■ Work order
Could you give the entries again, exactly as written?

■ Dataset extract

== == ==

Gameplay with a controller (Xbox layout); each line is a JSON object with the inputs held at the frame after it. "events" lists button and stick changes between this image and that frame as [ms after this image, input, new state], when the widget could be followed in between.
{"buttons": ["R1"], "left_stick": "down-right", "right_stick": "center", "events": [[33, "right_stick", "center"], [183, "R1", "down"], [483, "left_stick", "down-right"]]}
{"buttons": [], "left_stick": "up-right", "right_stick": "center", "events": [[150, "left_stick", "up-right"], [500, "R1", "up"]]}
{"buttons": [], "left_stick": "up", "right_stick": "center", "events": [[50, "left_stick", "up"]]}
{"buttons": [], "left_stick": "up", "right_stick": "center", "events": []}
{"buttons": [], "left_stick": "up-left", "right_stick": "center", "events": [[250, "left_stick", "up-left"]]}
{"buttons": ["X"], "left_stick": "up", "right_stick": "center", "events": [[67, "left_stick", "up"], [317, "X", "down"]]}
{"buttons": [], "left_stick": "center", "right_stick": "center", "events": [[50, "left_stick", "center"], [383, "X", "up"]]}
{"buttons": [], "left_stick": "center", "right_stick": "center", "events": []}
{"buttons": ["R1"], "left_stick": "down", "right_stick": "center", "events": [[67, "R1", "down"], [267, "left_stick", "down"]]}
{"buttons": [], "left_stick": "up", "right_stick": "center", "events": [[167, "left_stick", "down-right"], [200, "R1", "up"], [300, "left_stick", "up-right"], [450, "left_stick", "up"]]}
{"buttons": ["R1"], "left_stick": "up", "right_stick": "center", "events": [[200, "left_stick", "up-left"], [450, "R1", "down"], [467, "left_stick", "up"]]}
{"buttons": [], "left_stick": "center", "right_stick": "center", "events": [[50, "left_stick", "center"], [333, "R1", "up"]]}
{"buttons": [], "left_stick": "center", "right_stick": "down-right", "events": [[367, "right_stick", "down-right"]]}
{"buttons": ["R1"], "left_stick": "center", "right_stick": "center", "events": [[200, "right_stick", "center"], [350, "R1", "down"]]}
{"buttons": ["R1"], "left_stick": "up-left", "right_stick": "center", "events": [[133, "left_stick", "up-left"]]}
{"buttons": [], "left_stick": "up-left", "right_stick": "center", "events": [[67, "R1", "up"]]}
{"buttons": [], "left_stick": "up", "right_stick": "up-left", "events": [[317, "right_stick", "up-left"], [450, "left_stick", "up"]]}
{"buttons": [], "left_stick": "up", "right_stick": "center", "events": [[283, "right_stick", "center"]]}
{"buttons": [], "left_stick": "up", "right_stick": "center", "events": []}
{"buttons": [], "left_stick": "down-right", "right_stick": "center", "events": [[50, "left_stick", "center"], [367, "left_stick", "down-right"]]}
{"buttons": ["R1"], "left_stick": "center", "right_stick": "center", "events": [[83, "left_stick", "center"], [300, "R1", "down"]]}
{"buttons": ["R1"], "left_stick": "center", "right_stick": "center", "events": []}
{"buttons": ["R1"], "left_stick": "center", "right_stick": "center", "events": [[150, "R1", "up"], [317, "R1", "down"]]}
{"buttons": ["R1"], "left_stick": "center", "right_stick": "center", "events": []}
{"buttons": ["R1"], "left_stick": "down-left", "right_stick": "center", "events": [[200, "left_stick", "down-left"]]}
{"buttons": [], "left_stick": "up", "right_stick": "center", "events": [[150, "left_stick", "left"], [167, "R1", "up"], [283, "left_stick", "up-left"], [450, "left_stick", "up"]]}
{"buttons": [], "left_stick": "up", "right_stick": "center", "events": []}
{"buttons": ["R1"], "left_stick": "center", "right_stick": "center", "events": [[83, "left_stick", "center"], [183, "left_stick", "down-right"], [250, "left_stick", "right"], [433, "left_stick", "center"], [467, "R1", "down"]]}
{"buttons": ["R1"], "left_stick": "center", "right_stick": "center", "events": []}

== == ==

■ Response area
Gameplay with a controller (Xbox layout); each line is a JSON object with the inputs held at the frame after it. "events" lists button and stick changes between this image and that frame as [ms after this image, input, new state], when the widget could be followed in between.
{"buttons": ["R1"], "left_stick": "down-right", "right_stick": "center", "events": [[33, "right_stick", "center"], [183, "R1", "down"], [483, "left_stick", "down-right"]]}
{"buttons": [], "left_stick": "up-right", "right_stick": "center", "events": [[150, "left_stick", "up-right"], [500, "R1", "up"]]}
{"buttons": [], "left_stick": "up", "right_stick": "center", "events": [[50, "left_stick", "up"]]}
{"buttons": [], "left_stick": "up", "right_stick": "center", "events": []}
{"buttons": [], "left_stick": "up-left", "right_stick": "center", "events": [[250, "left_stick", "up-left"]]}
{"buttons": ["X"], "left_stick": "up", "right_stick": "center", "events": [[67, "left_stick", "up"], [317, "X", "down"]]}
{"buttons": [], "left_stick": "center", "right_stick": "center", "events": [[50, "left_stick", "center"], [383, "X", "up"]]}
{"buttons": [], "left_stick": "center", "right_stick": "center", "events": []}
{"buttons": ["R1"], "left_stick": "down", "right_stick": "center", "events": [[67, "R1", "down"], [267, "left_stick", "down"]]}
{"buttons": [], "left_stick": "up", "right_stick": "center", "events": [[167, "left_stick", "down-right"], [200, "R1", "up"], [300, "left_stick", "up-right"], [450, "left_stick", "up"]]}
{"buttons": ["R1"], "left_stick": "up", "right_stick": "center", "events": [[200, "left_stick", "up-left"], [450, "R1", "down"], [467, "left_stick", "up"]]}
{"buttons": [], "left_stick": "center", "right_stick": "center", "events": [[50, "left_stick", "center"], [333, "R1", "up"]]}
{"buttons": [], "left_stick": "center", "right_stick": "down-right", "events": [[367, "right_stick", "down-right"]]}
{"buttons": ["R1"], "left_stick": "center", "right_stick": "center", "events": [[200, "right_stick", "center"], [350, "R1", "down"]]}
{"buttons": ["R1"], "left_stick": "up-left", "right_stick": "center", "events": [[133, "left_stick", "up-left"]]}
{"buttons": [], "left_stick": "up-left", "right_stick": "center", "events": [[67, "R1", "up"]]}
{"buttons": [], "left_stick": "up", "right_stick": "up-left", "events": [[317, "right_stick", "up-left"], [450, "left_stick", "up"]]}
{"buttons": [], "left_stick": "up", "right_stick": "center", "events": [[283, "right_stick", "center"]]}
{"buttons": [], "left_stick": "up", "right_stick": "center", "events": []}
{"buttons": [], "left_stick": "down-right", "right_stick": "center", "events": [[50, "left_stick", "center"], [367, "left_stick", "down-right"]]}
{"buttons": ["R1"], "left_stick": "center", "right_stick": "center", "events": [[83, "left_stick", "center"], [300, "R1", "down"]]}
{"buttons": ["R1"], "left_stick": "center", "right_stick": "center", "events": []}
{"buttons": ["R1"], "left_stick": "center", "right_stick": "center", "events": [[150, "R1", "up"], [317, "R1", "down"]]}
{"buttons": ["R1"], "left_stick": "center", "right_stick": "center", "events": []}
{"buttons": ["R1"], "left_stick": "down-left", "right_stick": "center", "events": [[200, "left_stick", "down-left"]]}
{"buttons": [], "left_stick": "up", "right_stick": "center", "events": [[150, "left_stick", "left"], [167, "R1", "up"], [283, "left_stick", "up-left"], [450, "left_stick", "up"]]}
{"buttons": [], "left_stick": "up", "right_stick": "center", "events": []}
{"buttons": ["R1"], "left_stick": "center", "right_stick": "center", "events": [[83, "left_stick", "center"], [183, "left_stick", "down-right"], [250, "left_stick", "right"], [433, "left_stick", "center"], [467, "R1", "down"]]}
{"buttons": ["R1"], "left_stick": "center", "right_stick": "center", "events": []}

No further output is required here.